Although to our eyes we had fashioned a rather civilized, urbane variant of the genre, to Japanese eyes the forms NDI had modeled appeared audacious and rough-hewn. The fenders swelled with highly characterized "bulging triceps" around each wheel. Inspired by the protective structure of the roll bar jutting up from behind the front seats of jeeps and other military vehicles in the event of rollover on extremely rough surfaces, the Pathfinder integrated this extra bracing into the very skin of the vehicle itself. The diagonal struts strengthening the body pillar behind the front door framed the unusual triangular vent windows that appeared behind the front-door glass in the two-door version, and that provided badly needed ventilation for the rear passenger compartment.
Understandably, the Japanese planners and engineers wanted to grasp as much as possible of the thinking behind this challenging new design. By being even more thorough than usual, they provided themselves with some badly needed feelings of security and confidence in their task. Meanwhile, the American staff felt intuitively certain they had gotten hold of a truly fresh and appropriate interpretation for this kind of car and were eager to see it realized.
Each side was pushing hard and the groups had reached an impasse on the resolution of a variety of difficult issues. The project was running late due to a growing, almost obsessive need on the part of the Japanese to restudy, research, and refine every detail. In a moment of frustration at the meeting I said, "Gentlemen, aspects of this design are truly new, and if we don't get it to market soon, we simply won't be first!"
The shukan (project leader) leaned forward, somewhat agitated, and responded, "But Hirshberg-san, we were thinking about being best!"
There was an abrupt, suspended silence. The Americans looked at the Japanese, then each other, and no one moved to fill the silence or bridge the gap. What had been laid bare, exposed in its purest form, were two inarguable, fundamentally alien points of view embedded deeply in each of these cultures.

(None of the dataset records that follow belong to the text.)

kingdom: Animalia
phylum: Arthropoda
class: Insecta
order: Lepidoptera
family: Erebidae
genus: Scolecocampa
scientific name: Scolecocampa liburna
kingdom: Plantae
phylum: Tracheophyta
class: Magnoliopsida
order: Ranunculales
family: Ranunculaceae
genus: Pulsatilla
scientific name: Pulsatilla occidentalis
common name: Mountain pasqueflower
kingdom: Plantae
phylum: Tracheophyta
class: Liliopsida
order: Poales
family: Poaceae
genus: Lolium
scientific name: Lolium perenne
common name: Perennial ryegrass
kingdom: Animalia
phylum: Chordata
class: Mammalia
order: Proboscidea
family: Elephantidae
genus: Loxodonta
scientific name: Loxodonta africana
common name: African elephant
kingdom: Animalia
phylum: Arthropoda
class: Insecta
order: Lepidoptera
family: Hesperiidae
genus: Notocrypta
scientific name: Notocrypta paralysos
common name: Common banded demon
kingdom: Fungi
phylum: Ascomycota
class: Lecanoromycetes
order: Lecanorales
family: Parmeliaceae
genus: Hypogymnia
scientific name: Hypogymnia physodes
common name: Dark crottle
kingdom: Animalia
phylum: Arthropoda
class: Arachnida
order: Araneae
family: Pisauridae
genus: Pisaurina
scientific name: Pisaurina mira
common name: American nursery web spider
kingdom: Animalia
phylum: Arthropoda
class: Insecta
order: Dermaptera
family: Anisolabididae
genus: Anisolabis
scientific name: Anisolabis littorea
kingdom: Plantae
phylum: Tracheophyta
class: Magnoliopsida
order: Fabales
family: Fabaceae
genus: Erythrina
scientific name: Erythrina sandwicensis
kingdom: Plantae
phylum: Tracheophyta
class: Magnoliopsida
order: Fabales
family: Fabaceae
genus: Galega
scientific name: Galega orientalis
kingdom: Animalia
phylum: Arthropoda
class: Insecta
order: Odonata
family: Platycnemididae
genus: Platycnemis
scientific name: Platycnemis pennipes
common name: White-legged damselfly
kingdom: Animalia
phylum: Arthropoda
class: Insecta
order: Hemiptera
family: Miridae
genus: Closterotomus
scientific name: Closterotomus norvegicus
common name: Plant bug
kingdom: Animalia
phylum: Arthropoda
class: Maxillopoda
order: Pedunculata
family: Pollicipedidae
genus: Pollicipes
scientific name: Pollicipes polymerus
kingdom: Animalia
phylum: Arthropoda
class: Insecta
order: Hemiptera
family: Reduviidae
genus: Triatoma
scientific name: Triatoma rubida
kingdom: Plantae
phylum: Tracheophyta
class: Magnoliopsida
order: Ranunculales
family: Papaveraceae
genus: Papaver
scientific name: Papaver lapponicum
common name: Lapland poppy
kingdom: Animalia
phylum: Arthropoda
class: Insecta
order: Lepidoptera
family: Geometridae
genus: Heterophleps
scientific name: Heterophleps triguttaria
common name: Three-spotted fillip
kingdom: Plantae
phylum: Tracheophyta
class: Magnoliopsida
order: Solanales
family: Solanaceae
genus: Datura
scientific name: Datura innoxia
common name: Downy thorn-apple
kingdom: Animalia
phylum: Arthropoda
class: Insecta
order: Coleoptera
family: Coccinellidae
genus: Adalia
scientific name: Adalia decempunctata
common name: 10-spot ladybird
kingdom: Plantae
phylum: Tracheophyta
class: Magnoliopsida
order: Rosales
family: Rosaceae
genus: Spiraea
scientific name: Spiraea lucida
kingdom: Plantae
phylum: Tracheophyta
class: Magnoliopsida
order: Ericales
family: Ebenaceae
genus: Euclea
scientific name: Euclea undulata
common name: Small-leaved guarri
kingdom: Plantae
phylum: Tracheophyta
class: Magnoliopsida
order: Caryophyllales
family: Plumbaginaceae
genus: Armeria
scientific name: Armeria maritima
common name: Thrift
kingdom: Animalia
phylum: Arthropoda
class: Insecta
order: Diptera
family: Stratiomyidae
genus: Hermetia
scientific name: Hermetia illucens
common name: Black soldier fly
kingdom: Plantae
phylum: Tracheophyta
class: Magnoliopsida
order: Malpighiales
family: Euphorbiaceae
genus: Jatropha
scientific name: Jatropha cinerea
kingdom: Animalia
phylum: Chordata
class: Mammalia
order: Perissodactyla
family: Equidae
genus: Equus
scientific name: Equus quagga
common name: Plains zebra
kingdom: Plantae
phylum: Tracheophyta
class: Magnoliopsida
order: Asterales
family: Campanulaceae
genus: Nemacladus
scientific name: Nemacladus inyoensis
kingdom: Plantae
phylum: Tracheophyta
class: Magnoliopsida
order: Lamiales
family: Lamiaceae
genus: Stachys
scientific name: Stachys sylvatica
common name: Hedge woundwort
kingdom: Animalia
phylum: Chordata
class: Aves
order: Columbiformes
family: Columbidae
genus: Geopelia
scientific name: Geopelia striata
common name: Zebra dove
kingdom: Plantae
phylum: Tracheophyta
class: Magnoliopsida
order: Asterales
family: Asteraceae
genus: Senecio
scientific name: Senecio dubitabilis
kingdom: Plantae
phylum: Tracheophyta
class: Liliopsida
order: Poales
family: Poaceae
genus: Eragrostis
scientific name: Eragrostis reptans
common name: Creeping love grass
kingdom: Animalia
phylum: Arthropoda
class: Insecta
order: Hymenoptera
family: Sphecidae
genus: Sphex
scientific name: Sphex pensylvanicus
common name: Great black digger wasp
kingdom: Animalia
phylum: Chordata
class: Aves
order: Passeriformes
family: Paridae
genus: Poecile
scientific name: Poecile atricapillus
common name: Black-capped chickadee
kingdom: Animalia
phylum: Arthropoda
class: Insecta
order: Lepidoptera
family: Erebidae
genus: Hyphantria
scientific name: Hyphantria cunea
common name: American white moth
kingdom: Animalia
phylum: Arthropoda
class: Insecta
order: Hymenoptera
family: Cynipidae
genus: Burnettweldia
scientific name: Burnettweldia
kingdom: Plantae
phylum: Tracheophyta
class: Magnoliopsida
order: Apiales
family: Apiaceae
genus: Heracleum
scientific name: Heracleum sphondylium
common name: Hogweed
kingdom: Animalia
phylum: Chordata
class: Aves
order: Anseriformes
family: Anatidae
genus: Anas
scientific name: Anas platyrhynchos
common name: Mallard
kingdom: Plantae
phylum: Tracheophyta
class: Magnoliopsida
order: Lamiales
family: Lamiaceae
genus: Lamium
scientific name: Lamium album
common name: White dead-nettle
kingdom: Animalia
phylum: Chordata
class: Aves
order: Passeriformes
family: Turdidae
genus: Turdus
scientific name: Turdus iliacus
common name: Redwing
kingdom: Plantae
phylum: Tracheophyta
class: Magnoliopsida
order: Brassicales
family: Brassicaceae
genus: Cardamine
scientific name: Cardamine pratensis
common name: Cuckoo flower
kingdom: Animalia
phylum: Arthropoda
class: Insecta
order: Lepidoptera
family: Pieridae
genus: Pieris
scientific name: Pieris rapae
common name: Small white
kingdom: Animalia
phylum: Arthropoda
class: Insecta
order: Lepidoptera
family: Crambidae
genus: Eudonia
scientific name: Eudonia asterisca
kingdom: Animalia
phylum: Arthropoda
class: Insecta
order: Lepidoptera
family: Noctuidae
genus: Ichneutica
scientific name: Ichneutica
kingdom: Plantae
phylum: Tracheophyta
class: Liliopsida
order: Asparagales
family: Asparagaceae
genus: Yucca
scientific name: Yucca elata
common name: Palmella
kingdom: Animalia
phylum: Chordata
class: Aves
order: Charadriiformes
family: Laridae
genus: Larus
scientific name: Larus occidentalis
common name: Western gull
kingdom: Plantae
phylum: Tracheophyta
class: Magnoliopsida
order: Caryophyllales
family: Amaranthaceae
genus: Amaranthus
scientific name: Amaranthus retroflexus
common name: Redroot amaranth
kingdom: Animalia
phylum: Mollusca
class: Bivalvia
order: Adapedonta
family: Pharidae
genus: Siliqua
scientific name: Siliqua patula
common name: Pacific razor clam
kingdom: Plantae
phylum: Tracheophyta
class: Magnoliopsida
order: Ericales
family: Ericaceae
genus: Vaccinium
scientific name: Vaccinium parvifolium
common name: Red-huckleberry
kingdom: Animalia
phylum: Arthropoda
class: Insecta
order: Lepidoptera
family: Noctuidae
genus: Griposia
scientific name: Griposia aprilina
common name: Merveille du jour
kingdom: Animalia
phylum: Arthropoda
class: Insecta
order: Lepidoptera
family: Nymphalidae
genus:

Some dawning instinct urged me to step back from the moment rather than debate "first" versus "best." I thanked the Japanese for sharing their concerns and suggested that the meeting be concluded at that point. Each group left with these dual polarities nagging and pulling at each other, like the flip-flopping images in a reversible figure/ground illusion, neither prevailing for long and nearly impossible to perceive simultaneously. In the ensuing days and weeks, however, the Japanese moved with dispatch to resolve the remaining issues while the Americans refined their concepts, double-checking every new aspect with painstaking thoroughness. Neither gave up its principal goal, but each now more fully comprehended the concerns and motivations of the other. With subtle but profoundly broadened ends in mind, the vehicle concluded in a reasonably brief period of time, all innovations included and questions fully resolved.